Последние два десятилетия своей жизни Гросс прожил в США, но незадолго до смерти в 1959 году возвратился в Западный Берлин, где был избран действительным членом Академии искусств.
Советские искусствоведы до последнего дня спорили, изменил Гросс в последние годы идеям своей молодости или не изменил. Вместе с тем они единодушно одобряли его за то, что он сумел подыскать правильный классовый адрес для своего человеконенавистничества. Но велика ли заслуга — сосредоточить всю мерзость мира в капиталистах и их «прислужниках»? Если бы свинства творили только богатые и могущественные, человечество бы уже давно стояло одной ногой в раю.
Что же тогда остается от громкого когда-то наследия Георга Гросса? Снайперски зоркий, беспощадный глаз, карандаш, не знающий промаха. Вглядимся хотя бы в его «Муштру». На любую фигурку пошло всего-то ничего линий и штрихов, но каждую из них можно разглядывать долго-долго, совершая все новые и новые маленькие, но восхитительные открытия. Лежащая совершенно горизонтально, будто на столе, нелепая бескозырка на голове новобранца, туповато-услужливо приподнятый барсучий нос, кроличьи зубы, обширное ухо, старательно и неловко оттопыренные локти. Даже в контуре гимнастерки ни один самый ничтожный изгиб не вычерчен просто так — во всем невероятная достоверность, «Жабы» из серии «Лицо господствующего класса» по своей идее до крайности примитивны: кроткие замученные рабочие и звероподобные зажравшиеся буржуи. Но сколько не пропагандистской, а подлинной правды в этих двугорбых лысинах, в поджатых или брюзгливо растянутых губах, в несокрушимых, как ледоколы, переносицах, в трехъярусных затылках!.. На память приходят босховские хари, окружающие склоненного под крестной ношей Христа.
Возможно, желая возвысить экспрессионистов в глазах господствующего класса, А. Тихомиров причисляет к ним и Отто Дикса. Быть беспощадно правдивым даже к тем, кого любишь, — кажется, именно с этим девизом вернулся с фронта Отто Дикс, родившийся на два года раньше Георга Гросса и переживший его на десять лет. Его картина «Окоп», уничтоженная фашистами в 1933 году, а впервые выставленная в 1929-м, вызвала шок своей свирепой дегероизацией войны. Виднейший критик назвал ее комком грязи, но, естественно, и восторгов было немало — «потерянное поколение» тоже было в большом авторитете.
В том же году Дикс начал работать над триптихом «Война». Эту картину, как и все картины на свете, следует прежде всего, разумеется, смотреть, но почти невозможно при этом не вспомнить хотя бы Ремарка; у него мы тоже не найдем ни одной красивой смерти или раны — только обрубки тел, раздувшиеся трупы, куски мяса, кишки, вши, крысы, испражнения, поиски жратвы, пропахшие карболкой публичные дома с длинными очередями к истасканным шлюхам… «Если бы меня полюбил кто-нибудь, какая-ни-будь стройная нежная женщина… Не всплывет ли в последний миг образ жирной девки, не загогочут ли голоса наших унтеров с казарменного плаца, орущих непристойности?»[7]. Но едва ли не сильнее самой смерти герои Ремарка ненавидят красивые слова: «Зеленая травка… Непробудным сном… Покоятся… В навозных ямах, в воронках лежат они, изрешеченные пулями, искромсанные снарядами, затянутые болотом… Геройская смерть! Интересно знать, как вы себе ее представляете! Хотите знать, как умирал маленький Хойер? Он целый день висел на колючей проволоке и кричал, и кишки вываливались у него из живота, как макароны. Потом осколком снаряда ему оторвало пальцы, а еще через два часа кусок ноги, а он все еще жил и пытался уцелевшей рукой всунуть кишки внутрь, и лишь вечером он был готов». «Бросьте ваши громкие фразы. Они для нас больше не годятся».

——

» **ЗАДАНИЕ**: Перепишите дословно отрывок из текста о Гроссе и Диксе, начиная со слов «Советские искусствоведы до» и до слов «ногой в раю.» включительно.

——

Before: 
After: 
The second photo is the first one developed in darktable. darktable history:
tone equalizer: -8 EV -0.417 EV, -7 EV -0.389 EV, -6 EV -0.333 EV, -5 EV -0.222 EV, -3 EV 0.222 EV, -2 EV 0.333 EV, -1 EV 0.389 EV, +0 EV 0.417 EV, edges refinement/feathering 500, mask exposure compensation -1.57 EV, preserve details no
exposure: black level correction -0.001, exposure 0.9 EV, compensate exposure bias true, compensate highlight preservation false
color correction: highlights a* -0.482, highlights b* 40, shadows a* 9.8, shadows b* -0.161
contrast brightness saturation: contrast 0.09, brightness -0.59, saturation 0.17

——

» **ОТВЕТ К ЗАДАНИЮ**:
Советские искусствоведы до последнего дня спорили, изменил Гросс в последние годы идеям своей молодости или не изменил. Вместе с тем они единодушно одобряли его за то, что он сумел подыскать правильный классовый адрес для своего человеконенавистничества. Но велика ли заслуга — сосредоточить всю мерзость мира в капиталистах и их «прислужниках»? Если бы свинства творили только богатые и могущественные, человечество бы уже давно стояло одной ногой в раю.